The heart with ‘PAUL” on a ribbon, on the back of her right ankle, was from Memphis, a souvenir of a trip there with The Beatles who were visiting Elvis. On her left, an anchor, souvenir of a weekend with Blondie and the Television in New York, 1976.
All of these memories, and more – the smell of the Titanic, the taste of Marilyn Monroe’s lips, the sound of a continent at the exact moment European settlers arrive for the first time – are collected in the Moleskine notebooks I wrote in as she told them to me, and in some three hundred digital recordings of her voice. For five years, we met once a week, and I took notes in longhand as I recorded her voice on my phone.
Last week I met a publisher, but it came to nothing because her story is frankly unbelievable without her physical presence in the room. When she is there, it is so obviously real.
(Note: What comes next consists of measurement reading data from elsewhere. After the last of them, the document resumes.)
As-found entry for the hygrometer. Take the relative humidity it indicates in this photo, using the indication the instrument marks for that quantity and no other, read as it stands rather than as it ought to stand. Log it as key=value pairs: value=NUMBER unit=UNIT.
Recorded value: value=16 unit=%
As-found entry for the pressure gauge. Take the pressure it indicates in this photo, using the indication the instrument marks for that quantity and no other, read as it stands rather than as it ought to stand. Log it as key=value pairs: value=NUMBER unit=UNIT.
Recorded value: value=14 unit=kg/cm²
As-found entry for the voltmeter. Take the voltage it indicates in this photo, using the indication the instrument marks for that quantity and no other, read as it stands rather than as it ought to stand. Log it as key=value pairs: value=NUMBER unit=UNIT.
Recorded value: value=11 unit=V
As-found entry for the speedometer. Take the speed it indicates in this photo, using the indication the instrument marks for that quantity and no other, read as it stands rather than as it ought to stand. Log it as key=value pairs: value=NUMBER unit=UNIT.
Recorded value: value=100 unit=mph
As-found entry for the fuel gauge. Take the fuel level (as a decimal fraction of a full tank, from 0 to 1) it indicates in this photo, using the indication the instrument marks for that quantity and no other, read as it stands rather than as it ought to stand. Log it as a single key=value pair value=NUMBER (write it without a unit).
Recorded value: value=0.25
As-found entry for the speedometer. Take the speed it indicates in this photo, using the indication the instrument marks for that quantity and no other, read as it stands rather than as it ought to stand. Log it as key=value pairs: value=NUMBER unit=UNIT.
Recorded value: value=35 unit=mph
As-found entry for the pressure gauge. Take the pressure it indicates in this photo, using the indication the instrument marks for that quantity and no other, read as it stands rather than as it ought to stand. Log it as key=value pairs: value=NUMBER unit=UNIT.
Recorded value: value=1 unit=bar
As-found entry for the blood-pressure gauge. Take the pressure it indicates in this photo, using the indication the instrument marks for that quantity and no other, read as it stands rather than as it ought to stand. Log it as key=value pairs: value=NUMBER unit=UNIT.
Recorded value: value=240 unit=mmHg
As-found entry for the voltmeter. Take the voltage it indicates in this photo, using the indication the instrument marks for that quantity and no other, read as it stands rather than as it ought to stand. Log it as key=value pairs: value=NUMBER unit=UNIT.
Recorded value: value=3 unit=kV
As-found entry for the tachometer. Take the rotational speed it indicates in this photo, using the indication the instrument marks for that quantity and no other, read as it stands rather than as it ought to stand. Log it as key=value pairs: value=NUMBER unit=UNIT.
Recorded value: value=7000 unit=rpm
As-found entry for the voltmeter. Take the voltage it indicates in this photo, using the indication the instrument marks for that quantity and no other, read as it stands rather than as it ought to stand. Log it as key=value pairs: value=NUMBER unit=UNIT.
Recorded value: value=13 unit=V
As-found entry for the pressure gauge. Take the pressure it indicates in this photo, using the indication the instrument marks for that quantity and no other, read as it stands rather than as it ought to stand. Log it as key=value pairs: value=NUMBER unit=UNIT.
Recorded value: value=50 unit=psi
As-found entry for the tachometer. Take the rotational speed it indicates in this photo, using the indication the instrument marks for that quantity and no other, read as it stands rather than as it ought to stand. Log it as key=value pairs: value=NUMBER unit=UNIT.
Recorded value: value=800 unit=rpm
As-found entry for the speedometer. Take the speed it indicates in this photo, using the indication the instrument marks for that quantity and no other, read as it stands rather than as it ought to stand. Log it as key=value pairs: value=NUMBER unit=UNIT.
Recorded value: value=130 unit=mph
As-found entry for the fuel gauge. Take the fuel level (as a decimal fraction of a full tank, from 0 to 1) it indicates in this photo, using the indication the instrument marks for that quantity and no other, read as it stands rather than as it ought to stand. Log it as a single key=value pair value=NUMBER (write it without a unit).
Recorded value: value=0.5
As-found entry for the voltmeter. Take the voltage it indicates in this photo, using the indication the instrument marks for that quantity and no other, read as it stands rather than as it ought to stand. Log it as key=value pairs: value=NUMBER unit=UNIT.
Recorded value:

But she has gone again, and I am just a middle aged man with a strange story. She is somewhere else in the world now, which must mean that history is about to happen there. If I knew where, I might find an honest end to this story, or perhaps the perfect beginning for another.
At the moment, I’m running a series of online writing workshops for veterans with Company of Makers. One of the exercises was to write about a character, based on a real person. I wrote a few sketches of people, and then got carried away after listening to Sympathy For The Devil turned up loud.